L’employeur est tenu par la loi au titre des principes généraux de prévention de prendre toutes les mesures nécessaires pour assurer la sécurité et protéger la santé physique et mentale de ses salaries. Ainsi, en matière de harcèlement, moral et sexuel, il doit prévenir les agissements fautifs, les faire cesser et sanctionner l’auteur des faits.
L’employeur doit prendre toutes les dispositions nécessaires en vue de prévenir les agissements de harcèlement sexuel ou moral
Le harcèlement sexuel
Le Code du travail précise qu’aucun salarié ne doit subir les faits de harcèlement sexuel « constitué par des propos ou comportements à connotation sexuelle répétés qui soit portent atteinte à sa dignité en raison de leur caractère dégradant ou humiliant, soit créent à son encontre une situation intimidante, hostile ou offensante » ; mais aussi les faits assimilés au harcèlement sexuel « consistant en toute forme de pression grave, même non répétée, exercée dans le but réel ou apparent d'obtenir un acte de nature sexuelle, que celui-ci soit recherché au profit de l'auteur des faits ou au profit d'un tiers » .

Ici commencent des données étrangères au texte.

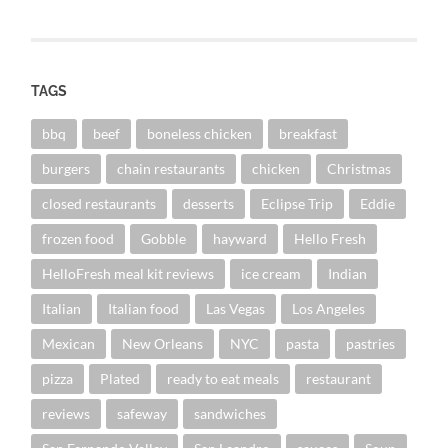
TAGS
bbq
beef
boneless chicken
breakfast
burgers
chain restaurants
chicken
Christmas
closed restaurants
desserts
Eclipse Trip
Eddie
frozen food
Gobble
hayward
Hello Fresh
HelloFresh meal kit reviews
ice cream
Indian
Italian
Italian food
Las Vegas
Los Angeles
Mexican
New Orleans
NYC
pasta
pastries
pizza
Plated
ready to eat meals
restaurant
reviews
safeway
sandwiches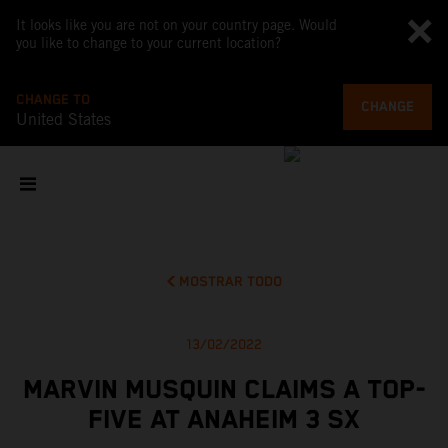
It looks like you are not on your country page. Would
you like to change to your current location?
CHANGE TO
CHANGE
United States
MOSTRAR TODO
13/02/2022
MARVIN MUSQUIN CLAIMS A TOP-
FIVE AT ANAHEIM 3 SX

Le Code pénal reprend cette distinction, en définissant plus précisément les actes répréhensibles d’une part, ce que la doctrine qualifie de « harcèlement environnemental », à savoir la création d’un climat sexiste qui nécessite répétition d’agissements prohibés, et le « chantage sexuel » qui n’a pas besoin d’être répété.
Le harcèlement moral
Le Code du travail comme le Code pénal proscrivent le harcèlement moral (art. 222-33-2 Code pénal).
Le harcèlement moral est le fait de commettre des « agissements répétés ayant pour objet une dégradation des conditions de travail susceptible de porter atteinte à ses droits, à sa dignité, d’altérer sa santé physique ou mentale ou de compromettre son avenir professionnel » (article Lp.114-1 du code du travail).

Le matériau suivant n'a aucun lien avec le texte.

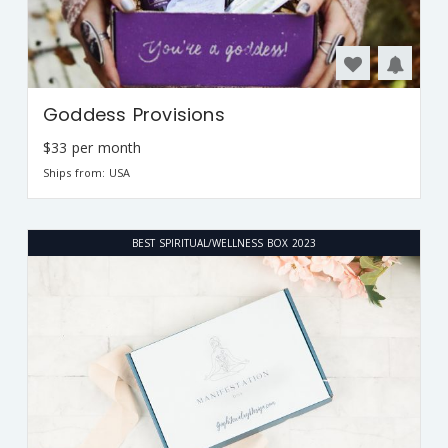
Goddess Provisions
$33 per month
Ships from: USA
BEST SPIRITUAL/WELLNESS BOX 2023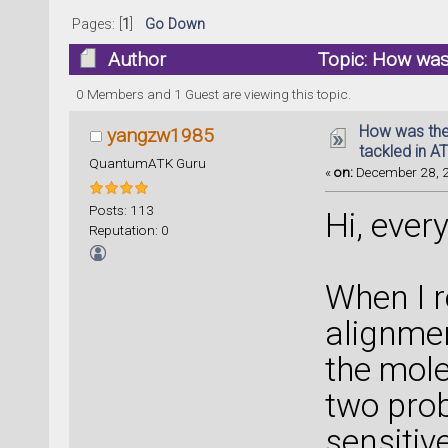
Pages: [
1
]
Go Down
Author
Topic: How was
calculation? (Read 23061 times)
0 Members and 1 Guest are viewing this topic.
How was the
yangzw1985
tackled in A
QuantumATK Guru
«
on:
December 28, 2
Posts: 113
Hi, ever
Reputation: 0
When I r
alignmen
the mol
two prob
sensitiv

Le harceleur n’a pas obligatoirement de rapport hiérarchique ou d’autorité avec sa victime, homme ou femme. Cependant, l’abus d’autorité, tout comme le fait de s’en prendre à une personne particulièrement vulnérable constituent des circonstances aggravantes.
L’employeur doit par ailleurs, répondre des agissements des personnes qui exercent, de fait ou de droit, une autorité sur les salariés.
Protection des victimes ou des témoins
La loi organise la protection des victimes et des témoins de harcèlement en prohibant toute mesure discriminatoire prise à leur encontre. Ainsi :
- Aucun salarié, aucune personne en formation ou en stage ne peut être sanctionné ou subir une quelconque mesure discriminatoire, directe ou indirecte pour avoir subi ou avoir été témoin de faits constitutifs d’un harcèlement, moral ou sexuel.
- Toute rupture du contrat de travail ou tout acte contraire aux règles précédentes sont nuls de plein droit.